··· Excerpted text

Zarrab Recorded in Jail Saying `You Have to Lie' to Get Leniency

(Bloomberg) -- Reza Zarrab, the Turkish currency trader who admitted helping Iran move billions of dollars in violation of U.S. financial sanctions, said in a recorded jailhouse conversation that he needed to lie about his own crimes to get a reduced sentence, according to a summary of his words.

Zarrab, the government’s star witness in the trial of Turkish banker Mehmet Hakan Atilla, testified for a fourth day Monday in Manhattan federal court. Atilla’s lawyers, who may begin cross-examining Zarrab as soon as Tuesday, complained to U.S. District Judge Richard Berman in a letter Monday that prosecutors dragged their feet in turning over recordings of the Sept. 15, 2016, conversation and four others.

"Zarrab is proclaiming his willingness to fabricate testimony out of whole cloth in order to obtain a reduced sentence," Atilla’s lawyers argued in the letter, which was posted, then removed without explanation, from the publicly available court docket.

They claim the production of the recordings, along with what appear to be government-produced summaries, on Dec. 2 at 10:42 p.m. "significantly impairs the ability of the defense" to use them at trial. The recorded conversations are in Turkish and Azeri, Atilla’s lawyers said in the letter.

Zarrab, who was initially the key defendant in the case, spent a year in U.S. jails awaiting trial before agreeing last month to plead guilty and cooperate with the government against Atilla. Though nine defendants have been charged, only Atilla, who was a deputy general manager at Turkiye Halk Bankasi AS, is being tried, and only Zarrab and Atilla are in U.S. custody.

······
··· Supplied information

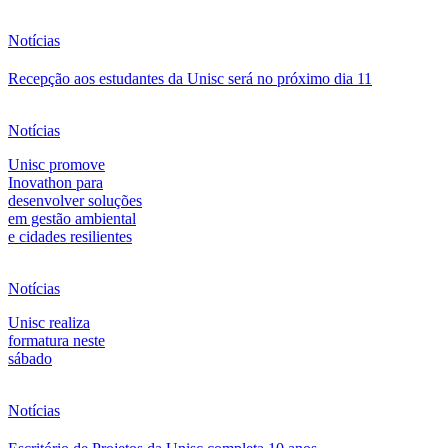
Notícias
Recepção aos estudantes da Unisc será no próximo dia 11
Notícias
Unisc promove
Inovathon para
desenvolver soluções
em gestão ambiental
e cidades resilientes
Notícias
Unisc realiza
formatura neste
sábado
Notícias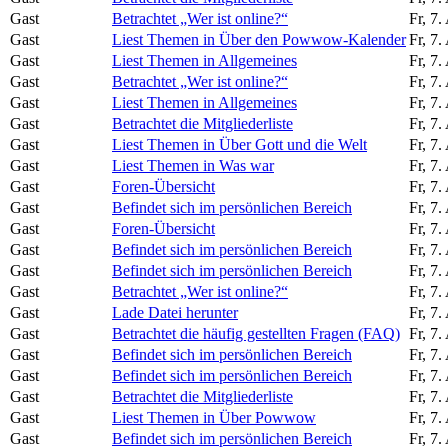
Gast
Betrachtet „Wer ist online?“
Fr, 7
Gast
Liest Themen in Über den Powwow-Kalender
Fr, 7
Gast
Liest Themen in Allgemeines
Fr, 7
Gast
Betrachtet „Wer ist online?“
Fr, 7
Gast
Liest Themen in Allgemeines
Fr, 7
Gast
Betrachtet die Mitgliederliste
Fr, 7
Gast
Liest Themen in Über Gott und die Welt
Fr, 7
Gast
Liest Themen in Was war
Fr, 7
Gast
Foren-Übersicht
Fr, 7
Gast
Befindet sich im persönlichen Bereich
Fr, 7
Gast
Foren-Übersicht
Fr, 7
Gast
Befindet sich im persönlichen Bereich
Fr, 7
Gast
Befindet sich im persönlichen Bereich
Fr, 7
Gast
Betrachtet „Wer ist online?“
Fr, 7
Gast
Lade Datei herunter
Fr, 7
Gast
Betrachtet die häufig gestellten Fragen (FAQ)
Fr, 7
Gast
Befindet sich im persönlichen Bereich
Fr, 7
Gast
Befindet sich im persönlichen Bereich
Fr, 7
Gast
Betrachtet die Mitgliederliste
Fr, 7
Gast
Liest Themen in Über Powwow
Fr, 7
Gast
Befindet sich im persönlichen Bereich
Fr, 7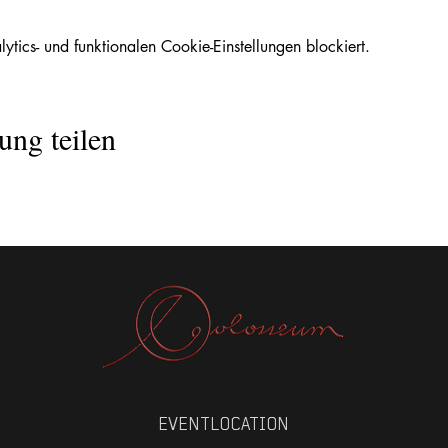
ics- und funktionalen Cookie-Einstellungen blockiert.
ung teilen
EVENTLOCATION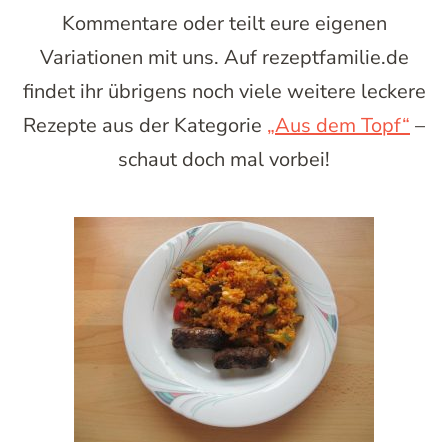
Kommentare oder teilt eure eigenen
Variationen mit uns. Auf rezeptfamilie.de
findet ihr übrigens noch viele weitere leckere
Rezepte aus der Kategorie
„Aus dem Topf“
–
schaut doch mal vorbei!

······

Problems to work on:
(a) Translate this sentence from the Zarrab article into Spanish: "The recorded conversations are in Turkish and Azeri, Atilla’s lawyers said in the letter."
(b) Answer these questions using the Zarrab article.
(i) On what day did Zarrab testify for a fourth day?
(ii) On what date and at what time were the recordings produced?
(iii) What position did Atilla hold at Turkiye Halk Bankasi AS?
The records have no connection to the text.

Responses by task:
(a) Las conversaciones grabadas están en turco y azerí, dijeron los abogados de Atilla en la carta.

(b)
(i) Monday
(ii) Dec. 2 at 10:42 p.m.
(iii) Deputy general manager